When "surges" in communication and public attention are needed --such as surrounding the release of a future section of the IPCC report or a major study by the National Academies of Science-- opinion leaders can be activated with talking points to share in conversations with friends and co-workers, in emails, in blog posts, or letters to the editor. These "scientific citizens" would not formally speak on behalf of or represent the scientific organization, but instead their effectiveness would stem from their ability as co-workers and friends to communicate climate change in a way that makes it personally and politically relevant.
So, when it comes down to it, people switch their opinion about global warming (ie, they stop denying) because a cute girl scout, Brad Pitt, favorite politician, actor, comedian, etc., ask/pleaded/begged them.
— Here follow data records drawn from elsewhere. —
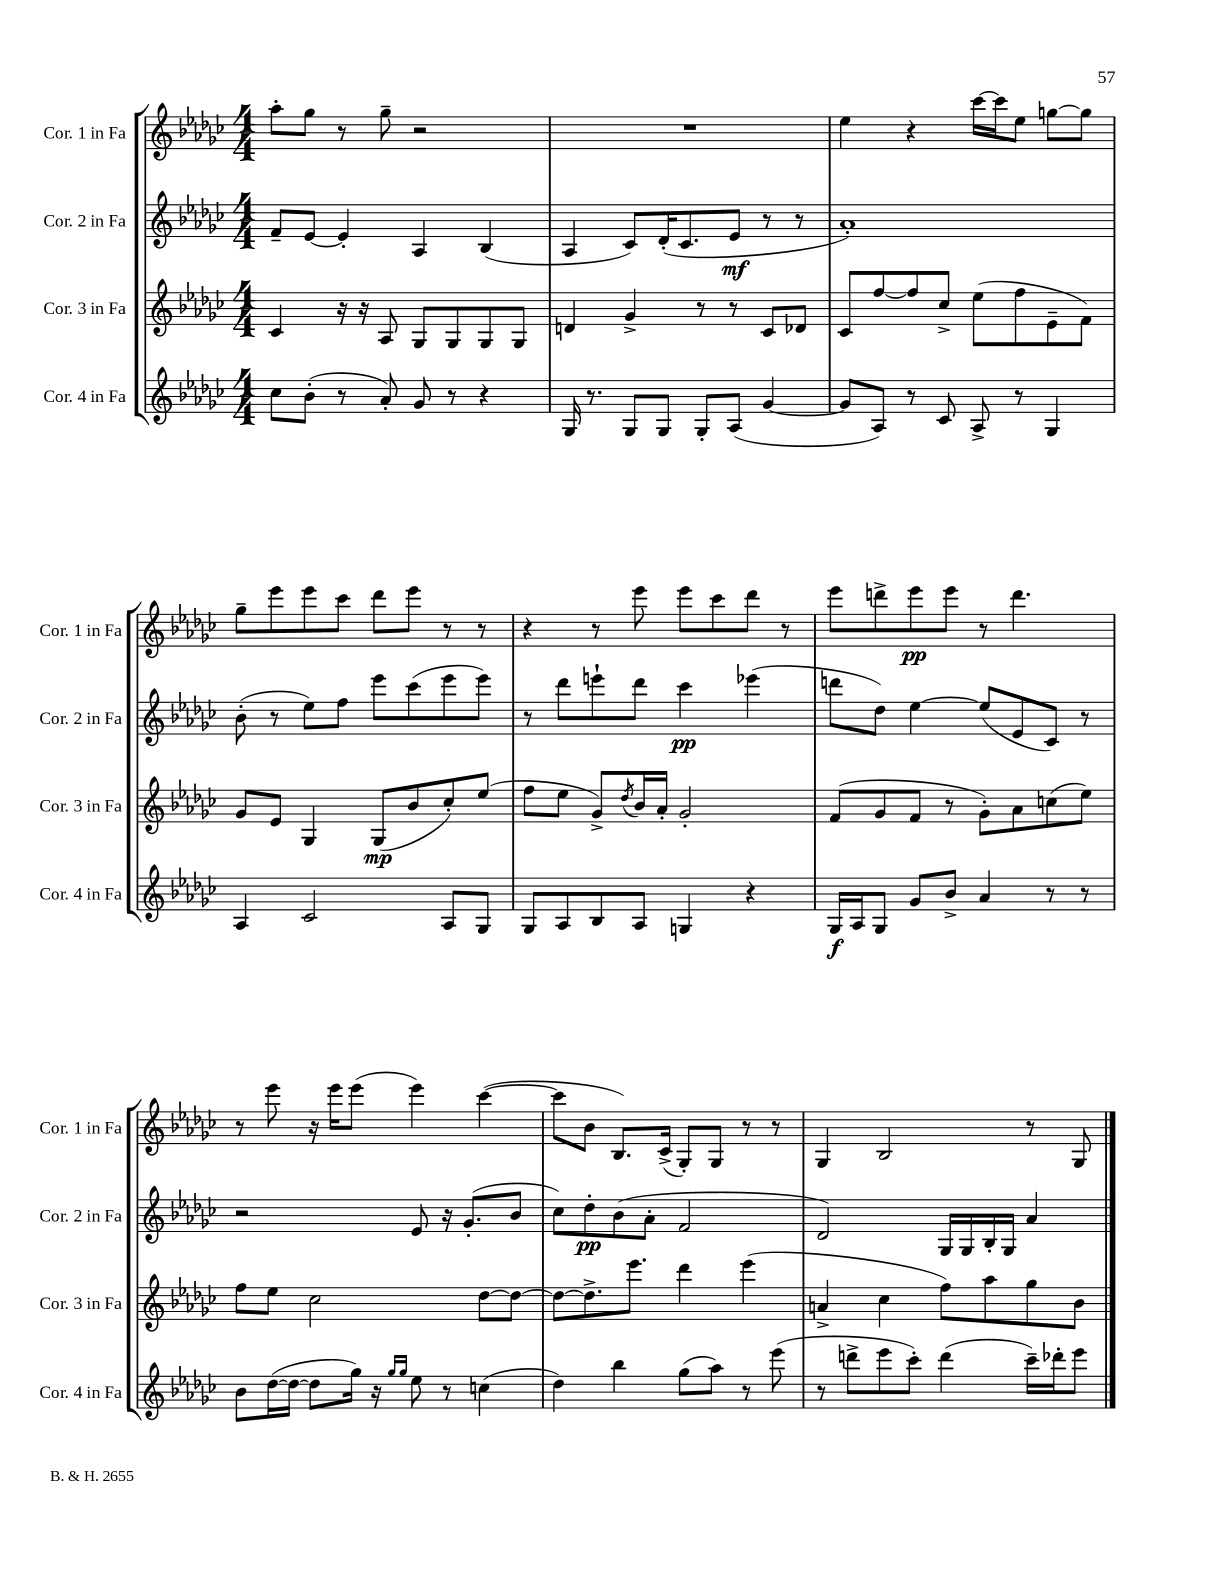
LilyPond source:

<<
\new StaffGroup <<
\new Staff = "s0" \with { instrumentName = "Cor. 1 in Fa" shortInstrumentName = "Cor. 1 in Fa" } {
    \clef treble \key ges \major \numericTimeSignature \time 4/4
    aes''8-. ges''8 r8 ges''8-- r2 |
    R1 |
    ees''4 r4 ces'''16~ ces'''16 ees''8 g''8~ g''8 |
    ges''8-- ees'''8 ees'''8 ces'''8 des'''8 ees'''8 r8 r8 |
    r4 r8 ees'''8 ees'''8 ces'''8 des'''8 r8 |
    ees'''8 d'''8-> ees'''8\pp ees'''8 r8 d'''4. |
    r8 ees'''8 r16 ees'''16 ees'''8( ees'''4) ces'''4~( |
    ces'''8 bes'8 bes8.) ces'16->( ges8-.) ges8 r8 r8 |
    ges4 bes2 r8 ges8 \bar "|." |
}
\new Staff = "s1" \with { instrumentName = "Cor. 2 in Fa" shortInstrumentName = "Cor. 2 in Fa" } {
    \clef treble \key ges \major \numericTimeSignature \time 4/4
    f'8-- ees'8~ ees'4-. aes4 bes4( |
    aes4 ces'8) des'16-.( ces'8. ees'8\mf r8 r8 |
    aes'1-.) |
    bes'8-.( r8 ees''8) f''8 ees'''8 ces'''8( ees'''8 ees'''8) |
    r8 des'''8 e'''8-! des'''8 ces'''4\pp ees'''4( |
    d'''8 des''8) ees''4~ ees''8( ees'8 ces'8) r8 |
    r2 ees'8 r16 ges'8.-.( bes'8 |
    ces''8) des''8-.\pp bes'8( aes'8-. f'2 |
    des'2) ges16 ges16 bes16-. ges16 aes'4 \bar "|." |
}
\new Staff = "s2" \with { instrumentName = "Cor. 3 in Fa" shortInstrumentName = "Cor. 3 in Fa" } {
    \clef treble \key ges \major \numericTimeSignature \time 4/4
    ces'4 r16 r16 aes8 ges8 ges8 ges8 ges8 |
    d'4 ges'4-> r8 r8 ces'8 des'8 |
    ces'8 f''8~ f''8 ces''8-> ees''8( f''8 ees'8-- f'8) |
    ges'8 ees'8 ges4 ges8\mp( bes'8 ces''8-.) ees''8( |
    f''8 ees''8 ges'8->) \acciaccatura { des''8 } bes'16 aes'16-. ges'2-. |
    f'8( ges'8 f'8 r8 ges'8-.) aes'8 c''8( ees''8) |
    f''8 ees''8 ces''2 des''8~ des''8~ |
    des''8~ des''8.-> ees'''8. des'''4 ees'''4( |
    a'4-> ces''4 f''8) aes''8 ges''8 bes'8 \bar "|." |
}
\new Staff = "s3" \with { instrumentName = "Cor. 4 in Fa" shortInstrumentName = "Cor. 4 in Fa" } {
    \clef treble \key ges \major \numericTimeSignature \time 4/4
    ces''8 bes'8-.( r8 aes'8-.) ges'8 r8 r4 |
    ges16 r8. ges8 ges8 ges8-. aes8( ges'4~ |
    ges'8 aes8) r8 ces'8 aes8-> r8 ges4 |
    aes4 ces'2 aes8 ges8 |
    ges8 aes8 bes8 aes8 g4 r4 |
    ges16\f aes16 ges8 ges'8 bes'8-> aes'4 r8 r8 |
    bes'8 des''16~( des''16~ des''8 ges''16) r16 \grace { ges''16 ges''16 } ees''8 r8 c''4( |
    des''4) bes''4 ges''8( aes''8) r8 ees'''8( |
    r8 d'''8-> ees'''8 ces'''8-.) d'''4( ces'''16--) des'''16-. ees'''8 \bar "|." |
}
>>
>>
\layout { \context { \Score \remove "Bar_number_engraver" } }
Not because the overwhelming scientific evidence demonstrate so.
The same people can, once more, can switch their opinion when, in a new ad campaing, a boy scout ask them.
What about Duncan Watts' work on debunking the idea that "influentials" are the best way to influence lots of people? I don't follow this area a lot, but I would appreciate commentary from those who do.
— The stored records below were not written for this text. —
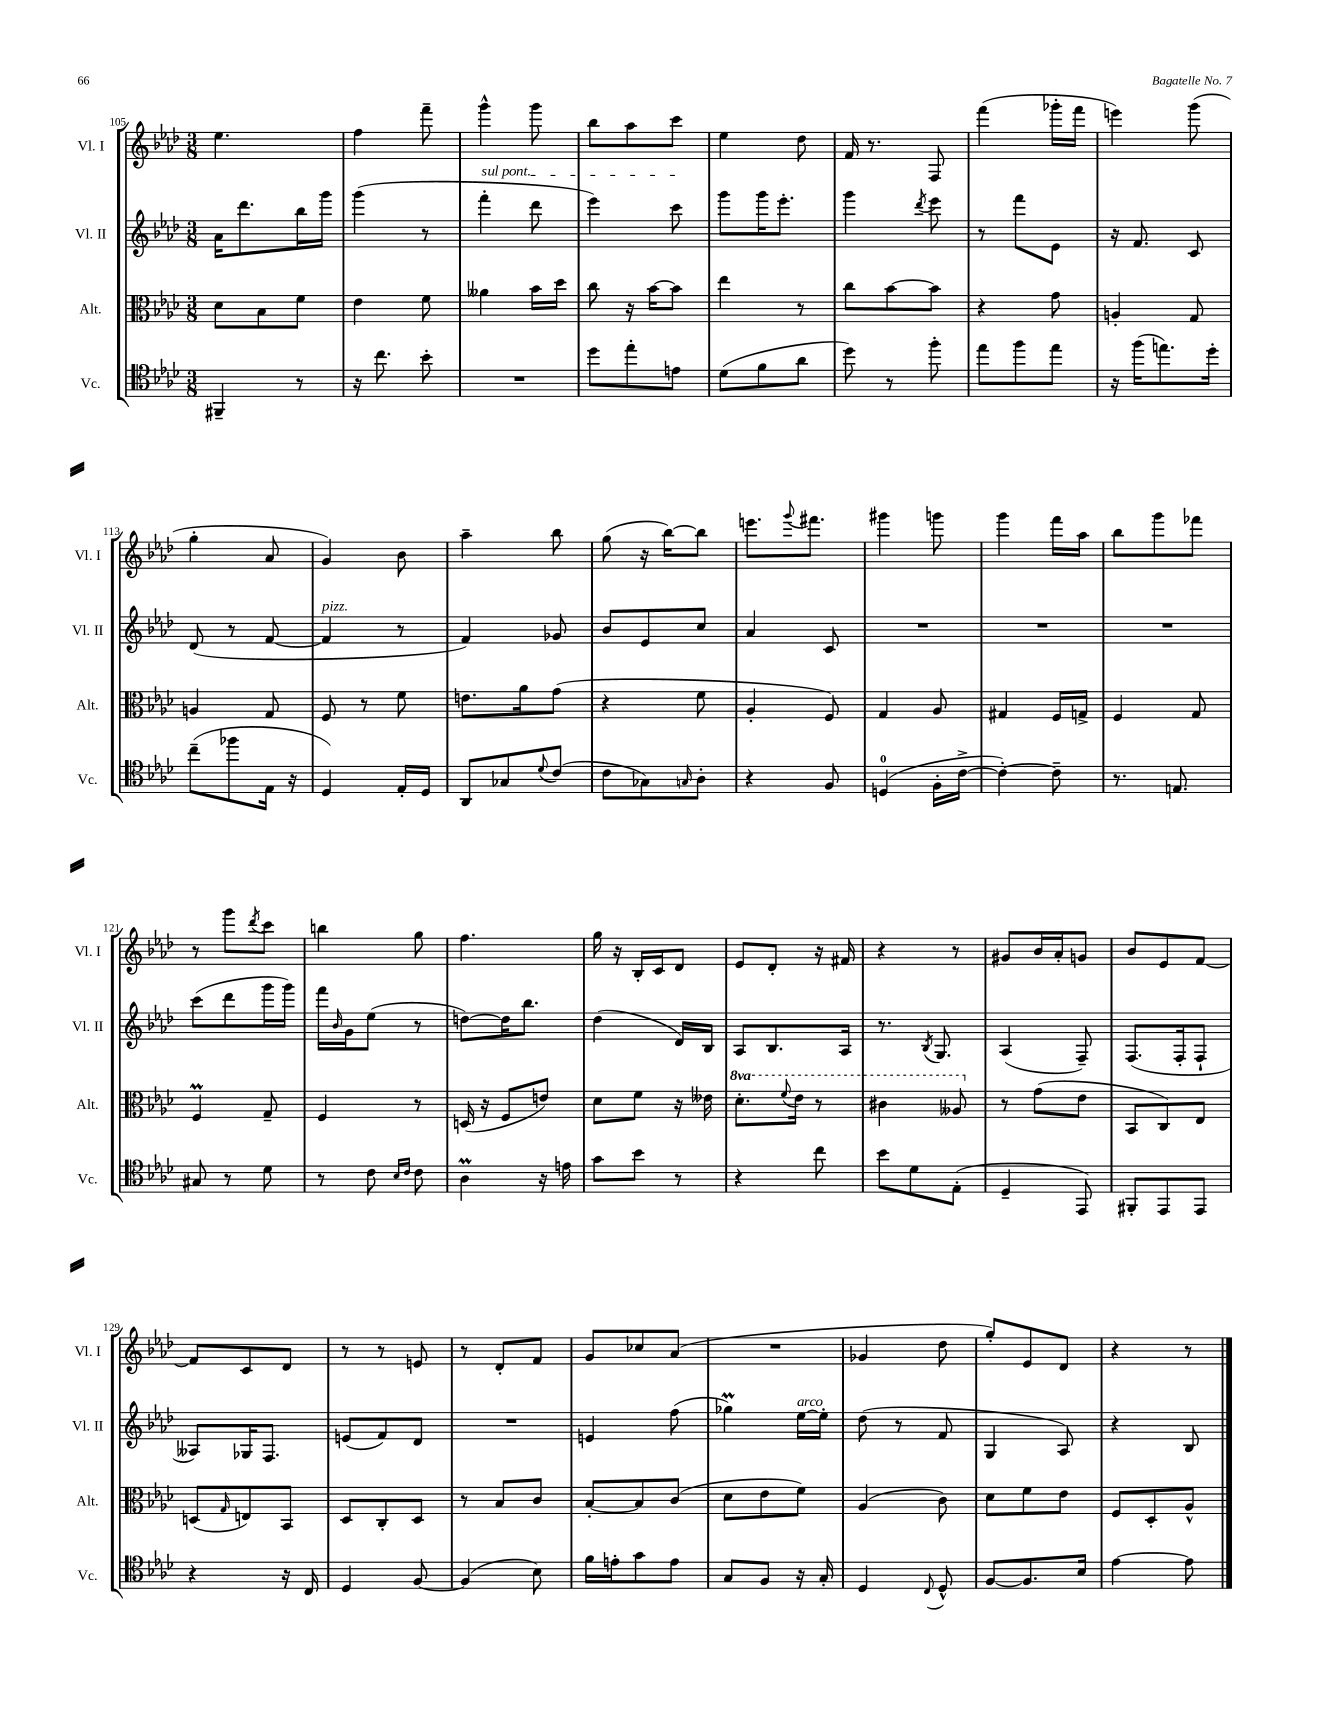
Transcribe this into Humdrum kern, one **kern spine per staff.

**kern	**kern	**kern	**kern
*staff4	*staff3	*staff2	*staff1
*clefC4	*clefC3	*clefG2	*clefG2
*k[b-e-a-d-]	*k[b-e-a-d-]	*k[b-e-a-d-]	*k[b-e-a-d-]
*M3/8	*M3/8	*M3/8	*M3/8
4FF#~/	8d-\L	16a-\LK	4.ee-\
.	.	8.ddd-\	.
.	8B-\	.	.
8r	8f\J	16bb-\L	.
.	.	16ggg\JJ	.
=	=	=	=
16r	4e-\	(4ggg\	4ff\
8.cc\	.	.	.
8b-'\	8f\	8r	8fff~\
=	=	=	=
4.r	4a--\	4fff'\	4ggg^^\
.	16b-\LL	8ddd-\	8ggg\
.	16dd-\JJ	.	.
=	=	=	=
8dd-\L	8cc\	4eee-\)	8bb-\L
8ee-'\	16r	.	8aa-\
.	[16b-\LK	.	.
8e\J	8b-\]J	8ccc\	8ccc\J
=	=	=	=
(8d-\L	4ee-\	8ggg\L	4ee-\
8f\	.	16ggg\K	.
.	.	8.eee-'\J	.
8a-\J	8r	.	8dd-\
=	=	=	=
8dd-\)	8cc\L	4ggg\	16f/
.	.	.	8.r
8r	[8b-\	.	.
.	.	8qddd-/	.
8ff'\	8b-\]J	8eee-\	8F/
=	=	=	=
8ee-\L	4r	8r	(4fff\
8ff\	.	8fff\L	.
8ee-\J	8g\	8e-\J	16ggg-'\LL
.	.	.	16fff\JJ
=	=	=	=
16r	4A'/	16r	4eee\)
(16ff\LK	.	8.f/	.
8.ee\)	.	.	.
.	8G/	8c/	(8ggg\
16dd-'\Jk	.	.	.
=	=	=	=
(8cc~\L	4A/	(8d-/	4gg'\
8ff-\	.	8r	.
16E-\Jk	8G/	[8f/	8a-/
16r	.	.	.
=	=	=	=
4D-/)	8F/	4f/]	4g/)
.	8r	.	.
16E-'/LL	8f\	8r	8b-\
16D-/JJ	.	.	.
=	=	=	=
8AA-/L	8.e\L	4f/)	4aa-~\
8G-/	.	.	.
.	16a-\k	.	.
8qqd-/	.	.	.
(8c/J	(8g\J	8g-/	8bb-\
=	=	=	=
8c\L	4r	8b-/L	(8gg\
8G-\)	.	8e-/	16r
.	.	.	[16bb-\LK)
16qqG/	.	.	.
8A-'\J	8f\	8cc/J	8bb-\]J
=	=	=	=
4r	4A-'/	4a-/	8.eee\L
.	.	.	8qqggg/
.	.	.	8.fff#\J
8F/	8F/)	8c/	.
=	=	=	=
(4D/	4G/	4.r	4ggg#\
16F'\LL	8A-/	.	8ggg\
[16c^\JJ	.	.	.
=	=	=	=
4c'\_)	4G#/	4.r	4ggg\
8c~\]	16F/LL	.	16fff\LL
.	16G^/JJ	.	16aa-\JJ
=	=	=	=
8.r	4F/	4.r	8bb-\L
.	.	.	8ggg\
8.E/	.	.	.
.	8G/	.	8fff-\J
=	=	=	=
8G#/	4F/	(8ccc\L	8r
8r	.	8ddd-\	8ggg\L
.	.	.	8qddd-/
8d-\	8G~/	16ggg\L	8ccc\J
.	.	16ggg\JJ)	.
=	=	=	=
8r	4F/	16fff\LL	4bb\
.	.	16qqb-/	.
.	.	16g\J	.
8c\	.	(8ee-\J	.
16qqB-/LL	.	.	.
16qqc/JJ	.	.	.
8c\	8r	8r	8gg\
=	=	=	=
4A-\	(16D/	[8dd\L)	4.ff\
.	16r	.	.
.	8F/L	16dd\]K	.
.	.	8.bb-\J	.
16r	8e/J)	.	.
16e\	.	.	.
=	=	=	=
8g\L	8d-\L	(4dd-\	16gg\
.	.	.	16r
8b-\J	8f\J	.	16B-'/LL
.	.	.	16c/J
8r	16r	16d-/LL)	8d-/J
.	16e--\	16B-/JJ	.
=	=	=	=
4r	8.dd-'\L	8A-/L	8e-/L
.	.	8.B-/	8d-'/J
.	8qqff/	.	.
.	16ee-\Jk	.	.
8cc\	8r	.	16r
.	.	16A-/Jk	16f#/
=	=	=	=
8b-\L	4cc#\	8.r	4r
8d-\	.	.	.
.	.	8qB-/	.
.	.	8.G/	.
(8E-'\J	8a--/	.	8r
=	=	=	=
4D-~/	8r	(4A-/	8g#/L
.	(8g\L	.	16b-/L
.	.	.	16a-'/J
8EE-/)	8e-\J	8F~/)	8g/J
=	=	=	=
8FF#'/L	8BB-/L	(8.F/L	8b-/L
8EE-/	8C/)	.	8e-/
.	.	16F'/k	.
8EE-/J	8E-/J	8F`/J	[8f/J
=	=	=	=
4r	(8D/L	8A--/L)	8f/]L
.	16qqG/	.	.
.	8E/)	16G-/K	8c/
.	.	8.F/J	.
16r	8BB-/J	.	8d-/J
16C/	.	.	.
=	=	=	=
4D-/	8D-/L	(8e/L	8r
.	8C'/	8f/)	8r
[8F/	8D-/J	8d-/J	8e/
=	=	=	=
(4F/]	8r	4.r	8r
.	8B-/L	.	8d-'/L
8B-\)	8c/J	.	8f/J
=	=	=	=
16f\LL	[8B-'/L	4e/	8g/L
16e'\J	.	.	.
8g\	8B-/]	.	8cc-/
8e\J	(8c/J	(8ff\	(8a-/J
=	=	=	=
8G/L	8d-\L	4gg-\)	4.r
8F/J	8e-\	.	.
16r	8f\J)	[16ee-\LL	.
16G'/	.	16ee-'\]JJ	.
=	=	=	=
4D-/	(4A-/	(8dd-\	4g-/
.	.	8r	.
8qqC/	.	.	.
8D-^^/	8c\)	8f/	8dd-\
=	=	=	=
[8F/L	8d-\L	4G/	8gg'/L)
8.F/]	8f\	.	8e-/
.	8e-\J	8A-/)	8d-/J
16B-/Jk	.	.	.
=	=	=	=
[4e-\	8F/L	4r	4r
.	8D-'/	.	.
8e-\]	8A-^^/J	8B-/	8r
==	==	==	==
*-	*-	*-	*-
They ran some computer simulations modeling behavior and concluded that the concept of opinion leadership requires greater specification. They would be the first ones to tell you it wasn't a "debunking."
I don't disagree with their main conclusion and it's something I am working on in my own research. Specifically, how do we carefully define, identify, and recruit individuals who may be especially influential across social groups, contexts, and issue arenas? And how do we connect this recruitment to a media campaign?
Below is the conclusion from their computer model study.
Whether these results should be regarded as undermining what we have called the influentials hypothesis, or supporting it, is ultimately an empirical question. Our main point, in fact, is not so much that the influentials hypothesis is either right or wrong, but that its micro-foundations, by which we mean the details of who influences whom and how, require very careful articulation in order for its validity to be meaningfully assessed. Whether stated explicitly or not, any claim to the effect that influentials are important
necessarily makes a number of assumptions regarding the precise nature of interpersonal influence, the structure of influence networks, and even what is meant by important.